Every record, from first to last, should be retyped word for word.

#### RECORDS SUPPLIED

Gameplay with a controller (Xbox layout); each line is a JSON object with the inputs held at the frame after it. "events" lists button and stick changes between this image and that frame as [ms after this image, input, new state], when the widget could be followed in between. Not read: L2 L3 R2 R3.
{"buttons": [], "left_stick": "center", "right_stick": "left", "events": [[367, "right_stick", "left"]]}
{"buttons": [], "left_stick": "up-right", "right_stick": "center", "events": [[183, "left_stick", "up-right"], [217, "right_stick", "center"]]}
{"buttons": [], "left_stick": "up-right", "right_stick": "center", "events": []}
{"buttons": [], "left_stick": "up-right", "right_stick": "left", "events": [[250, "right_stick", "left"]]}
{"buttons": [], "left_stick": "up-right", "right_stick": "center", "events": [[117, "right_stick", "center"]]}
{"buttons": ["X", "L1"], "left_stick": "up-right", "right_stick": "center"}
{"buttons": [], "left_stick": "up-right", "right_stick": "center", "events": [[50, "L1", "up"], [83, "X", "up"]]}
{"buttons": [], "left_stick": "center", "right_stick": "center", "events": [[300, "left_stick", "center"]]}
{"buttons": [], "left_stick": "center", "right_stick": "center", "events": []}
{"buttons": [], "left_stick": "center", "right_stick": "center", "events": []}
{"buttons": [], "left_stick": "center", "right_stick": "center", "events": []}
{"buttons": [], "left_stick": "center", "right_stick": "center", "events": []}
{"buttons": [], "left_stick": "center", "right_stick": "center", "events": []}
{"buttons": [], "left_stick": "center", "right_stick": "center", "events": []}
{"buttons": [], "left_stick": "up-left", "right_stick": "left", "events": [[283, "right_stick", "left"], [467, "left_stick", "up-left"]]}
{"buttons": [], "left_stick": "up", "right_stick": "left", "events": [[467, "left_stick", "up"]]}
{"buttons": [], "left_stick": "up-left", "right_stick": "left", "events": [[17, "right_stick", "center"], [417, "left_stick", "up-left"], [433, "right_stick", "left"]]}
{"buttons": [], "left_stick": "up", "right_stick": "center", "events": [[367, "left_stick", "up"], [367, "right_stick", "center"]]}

########

=== ANSWER AREA ===
Gameplay with a controller (Xbox layout); each line is a JSON object with the inputs held at the frame after it. "events" lists button and stick changes between this image and that frame as [ms after this image, input, new state], when the widget could be followed in between. Not read: L2 L3 R2 R3.
{"buttons": [], "left_stick": "center", "right_stick": "left", "events": [[367, "right_stick", "left"]]}
{"buttons": [], "left_stick": "up-right", "right_stick": "center", "events": [[183, "left_stick", "up-right"], [217, "right_stick", "center"]]}
{"buttons": [], "left_stick": "up-right", "right_stick": "center", "events": []}
{"buttons": [], "left_stick": "up-right", "right_stick": "left", "events": [[250, "right_stick", "left"]]}
{"buttons": [], "left_stick": "up-right", "right_stick": "center", "events": [[117, "right_stick", "center"]]}
{"buttons": ["X", "L1"], "left_stick": "up-right", "right_stick": "center"}
{"buttons": [], "left_stick": "up-right", "right_stick": "center", "events": [[50, "L1", "up"], [83, "X", "up"]]}
{"buttons": [], "left_stick": "center", "right_stick": "center", "events": [[300, "left_stick", "center"]]}
{"buttons": [], "left_stick": "center", "right_stick": "center", "events": []}
{"buttons": [], "left_stick": "center", "right_stick": "center", "events": []}
{"buttons": [], "left_stick": "center", "right_stick": "center", "events": []}
{"buttons": [], "left_stick": "center", "right_stick": "center", "events": []}
{"buttons": [], "left_stick": "center", "right_stick": "center", "events": []}
{"buttons": [], "left_stick": "center", "right_stick": "center", "events": []}
{"buttons": [], "left_stick": "up-left", "right_stick": "left", "events": [[283, "right_stick", "left"], [467, "left_stick", "up-left"]]}
{"buttons": [], "left_stick": "up", "right_stick": "left", "events": [[467, "left_stick", "up"]]}
{"buttons": [], "left_stick": "up-left", "right_stick": "left", "events": [[17, "right_stick", "center"], [417, "left_stick", "up-left"], [433, "right_stick", "left"]]}
{"buttons": [], "left_stick": "up", "right_stick": "center", "events": [[367, "left_stick", "up"], [367, "right_stick", "center"]]}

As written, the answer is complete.